How Does Interleukin-22 Mediate Liver Regeneration and Prevent Injury and Fibrosis?

1Cell & Molecular Biology Lab, Department of Zoology, University of the Punjab, Lahore, Pakistan
2Centennial College, Scarborough, Toronto, ON, Canada

Received 29 August 2016; Revised 13 October 2016; Accepted 25 October 2016

Academic Editor: Ethan M. Shevach

Copyright © 2016 Muhammad Babar Khawar et al. This is an open access article distributed under the Creative Commons Attribution License, which permits unrestricted use, distribution, and reproduction in any medium, provided the original work is properly cited.

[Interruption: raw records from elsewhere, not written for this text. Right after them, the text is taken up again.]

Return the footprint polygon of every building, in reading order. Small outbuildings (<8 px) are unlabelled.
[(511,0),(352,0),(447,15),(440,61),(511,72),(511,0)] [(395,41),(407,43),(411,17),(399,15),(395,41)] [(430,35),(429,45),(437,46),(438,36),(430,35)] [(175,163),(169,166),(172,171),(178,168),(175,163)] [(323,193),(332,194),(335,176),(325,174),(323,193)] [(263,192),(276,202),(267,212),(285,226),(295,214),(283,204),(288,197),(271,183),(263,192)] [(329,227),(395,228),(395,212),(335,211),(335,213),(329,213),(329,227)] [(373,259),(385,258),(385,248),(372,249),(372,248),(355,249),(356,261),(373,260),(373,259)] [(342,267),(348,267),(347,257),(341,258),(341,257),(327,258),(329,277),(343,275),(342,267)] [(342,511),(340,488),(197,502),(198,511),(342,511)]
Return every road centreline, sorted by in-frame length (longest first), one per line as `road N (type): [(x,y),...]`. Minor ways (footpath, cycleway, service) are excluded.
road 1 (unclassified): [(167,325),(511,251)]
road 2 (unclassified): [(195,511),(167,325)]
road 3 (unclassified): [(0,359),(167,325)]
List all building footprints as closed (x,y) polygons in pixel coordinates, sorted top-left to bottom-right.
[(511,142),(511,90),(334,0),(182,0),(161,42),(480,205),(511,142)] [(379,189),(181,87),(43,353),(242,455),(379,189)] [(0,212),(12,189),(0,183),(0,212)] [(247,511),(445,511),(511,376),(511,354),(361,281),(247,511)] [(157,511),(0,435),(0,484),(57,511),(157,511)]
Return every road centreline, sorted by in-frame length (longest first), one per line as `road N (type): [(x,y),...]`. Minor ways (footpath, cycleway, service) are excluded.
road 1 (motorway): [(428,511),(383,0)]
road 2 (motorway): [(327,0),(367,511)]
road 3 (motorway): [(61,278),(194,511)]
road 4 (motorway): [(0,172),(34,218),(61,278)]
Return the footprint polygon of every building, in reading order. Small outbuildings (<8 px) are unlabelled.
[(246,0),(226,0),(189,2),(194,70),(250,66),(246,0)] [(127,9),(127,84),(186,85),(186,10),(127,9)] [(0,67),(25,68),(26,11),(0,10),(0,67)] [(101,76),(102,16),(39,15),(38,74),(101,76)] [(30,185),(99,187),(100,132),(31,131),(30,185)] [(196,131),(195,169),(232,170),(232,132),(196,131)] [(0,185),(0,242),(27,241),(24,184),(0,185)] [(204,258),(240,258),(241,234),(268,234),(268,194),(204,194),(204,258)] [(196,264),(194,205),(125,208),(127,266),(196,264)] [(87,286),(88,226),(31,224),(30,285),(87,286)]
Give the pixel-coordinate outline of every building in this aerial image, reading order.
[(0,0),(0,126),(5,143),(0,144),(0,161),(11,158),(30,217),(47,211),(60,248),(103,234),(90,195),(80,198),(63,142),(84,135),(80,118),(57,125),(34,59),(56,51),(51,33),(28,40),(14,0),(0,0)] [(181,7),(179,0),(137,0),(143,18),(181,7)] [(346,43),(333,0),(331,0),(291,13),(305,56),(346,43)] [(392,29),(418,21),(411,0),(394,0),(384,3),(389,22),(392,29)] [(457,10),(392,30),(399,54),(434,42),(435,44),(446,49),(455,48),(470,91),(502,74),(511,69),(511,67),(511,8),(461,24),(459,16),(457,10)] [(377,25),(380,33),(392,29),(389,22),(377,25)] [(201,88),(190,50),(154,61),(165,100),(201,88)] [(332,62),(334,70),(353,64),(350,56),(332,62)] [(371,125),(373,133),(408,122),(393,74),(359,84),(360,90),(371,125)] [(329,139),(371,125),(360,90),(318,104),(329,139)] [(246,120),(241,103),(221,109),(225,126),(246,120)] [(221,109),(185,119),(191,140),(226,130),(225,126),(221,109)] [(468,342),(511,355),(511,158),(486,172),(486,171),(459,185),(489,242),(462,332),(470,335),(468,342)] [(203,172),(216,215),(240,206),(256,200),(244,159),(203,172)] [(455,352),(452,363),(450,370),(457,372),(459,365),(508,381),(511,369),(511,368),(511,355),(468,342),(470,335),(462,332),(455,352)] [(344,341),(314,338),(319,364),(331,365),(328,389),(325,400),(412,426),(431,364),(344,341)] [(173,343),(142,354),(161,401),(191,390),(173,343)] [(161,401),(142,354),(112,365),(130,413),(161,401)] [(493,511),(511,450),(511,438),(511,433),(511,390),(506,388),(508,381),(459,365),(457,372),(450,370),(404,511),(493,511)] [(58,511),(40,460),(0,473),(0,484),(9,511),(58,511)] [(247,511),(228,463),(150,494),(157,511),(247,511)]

Interleukin-22 (IL-22) is a pluripotent T cell-derived cytokine which is a member of IL-10 cytokine family. It is the only interleukin produced by immune cells but does not target immune system components. IL-22 is mainly produced by dendritic cells (DCs) and TH17, TH22, NK, and NKT cells and targets a number of body tissues including liver, pancreas, and other epithelial tissues. It provokes a series of downstream signaling pathways upon binding with IL-22R complex which protects liver damage through STAT3 activation. IL-22BP is an inhibitor of IL-22 which has 20–1000x more affinity to bind with IL-22 compared to IL-22R1 that inhibits IL-22 activity. Its level was found to be positively correlated with the severity of liver damage and fibrosis. So, the present review is an effort to reveal the exact mechanism lying in the hepatoprotective activity of IL-22 and some of its future therapeutic implications.